- **WHAT YOU HAVE TO DO**: What you need to produce from the material below is an exact transcription of the lines from the one with "[541,274,671,290] auth:gen:site_key o" through the one with "(506, 331) none", both included, and no other line.

- **DATA RECORDS**:

•••••

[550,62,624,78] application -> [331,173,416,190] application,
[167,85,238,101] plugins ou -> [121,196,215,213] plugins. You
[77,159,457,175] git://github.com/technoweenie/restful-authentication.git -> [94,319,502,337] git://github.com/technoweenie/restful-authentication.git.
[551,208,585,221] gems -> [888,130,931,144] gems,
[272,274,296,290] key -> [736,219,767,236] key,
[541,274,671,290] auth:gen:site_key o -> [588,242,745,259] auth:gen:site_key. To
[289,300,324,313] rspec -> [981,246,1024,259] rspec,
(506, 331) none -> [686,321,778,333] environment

•••••

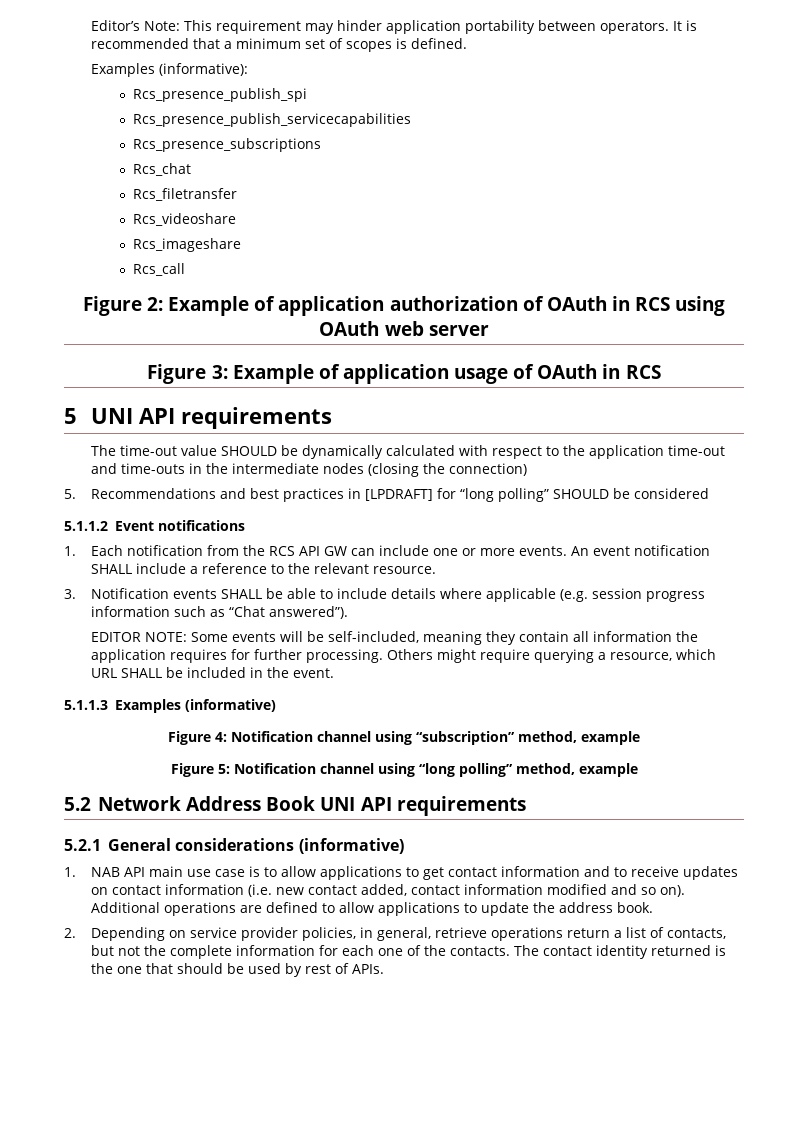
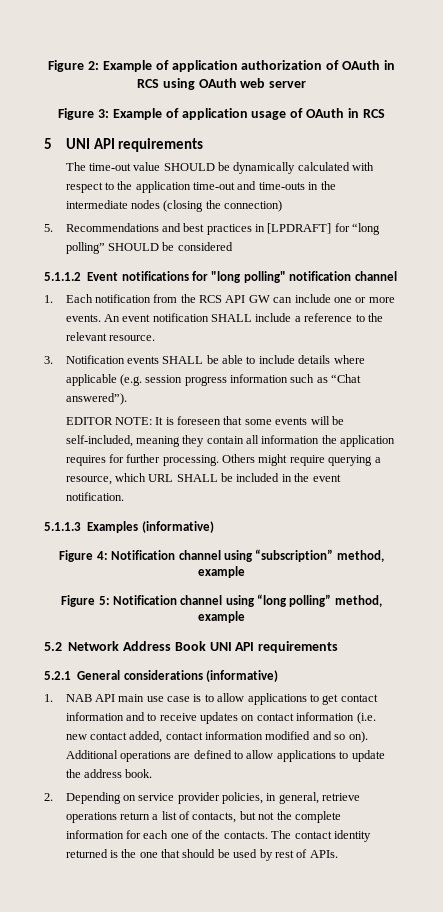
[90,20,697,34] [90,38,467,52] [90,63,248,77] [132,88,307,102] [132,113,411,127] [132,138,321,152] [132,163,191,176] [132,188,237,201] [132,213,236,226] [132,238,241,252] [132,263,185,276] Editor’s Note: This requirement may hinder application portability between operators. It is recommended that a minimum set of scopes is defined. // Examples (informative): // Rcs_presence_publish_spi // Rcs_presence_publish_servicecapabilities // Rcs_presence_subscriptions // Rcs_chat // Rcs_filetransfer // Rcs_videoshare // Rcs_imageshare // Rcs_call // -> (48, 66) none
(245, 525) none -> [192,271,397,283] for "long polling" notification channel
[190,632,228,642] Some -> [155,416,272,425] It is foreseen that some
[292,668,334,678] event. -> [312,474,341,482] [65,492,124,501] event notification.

•••••

- **COMPLETED TASK**:
[541,274,671,290] auth:gen:site_key o -> [588,242,745,259] auth:gen:site_key. To
[289,300,324,313] rspec -> [981,246,1024,259] rspec,
(506, 331) none -> [686,321,778,333] environment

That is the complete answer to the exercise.